Navio iraniano apreendido acende alerta de supply shock
O episódio naval do fim de semana elevou o prêmio de risco nos contratos de Brent e WTI, alimentando especulação de novo choque de oferta. De acordo com a Reuters, Teerã ainda avalia sentar à mesa com Washington nesta semana, mas não há confirmação oficial.
Às 10h35 (Brasília), Dow Jones marcava 49.456,88 pontos; S&P 500, 7.114,27 pontos; Nasdaq, 24.425,440 pontos.
Inflação à vista? Petróleo caro pressiona Fed e bolsas
O barril do Brent voltou a testar máximas de um mês, reacendendo temores de que a trajetória desinflacionária dos EUA perca força. Caso o impasse diplomático se prolongue além de quarta-feira, analistas veem espaço para o Fed adiar cortes de juros projetados para o segundo semestre, movimento que costuma comprimir múltiplos de ações.

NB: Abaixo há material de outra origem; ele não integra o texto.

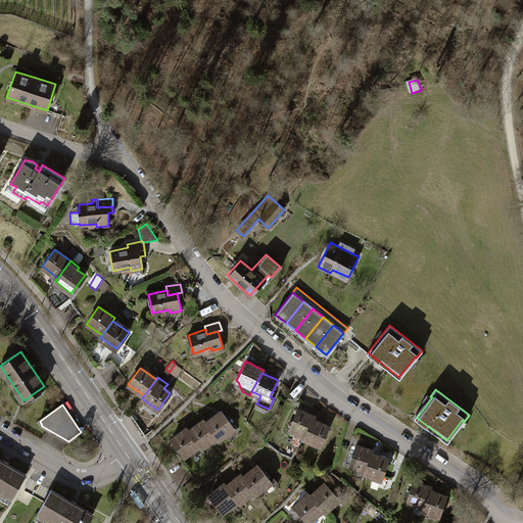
[(288,429),(304,436),(312,420),(313,417),(297,410),(288,429)]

Histicamente, cada variação de 10% no preço do petróleo adiciona até 0,4 ponto percentual ao CPI norte-americano, segundo levantamento da Bloomberg Economics. Em 2023, evento semelhante reduziu o apetite por risco global e impulsionou o dólar, tendência que pode se repetir se o Estreito de Ormuz permanecer bloqueado.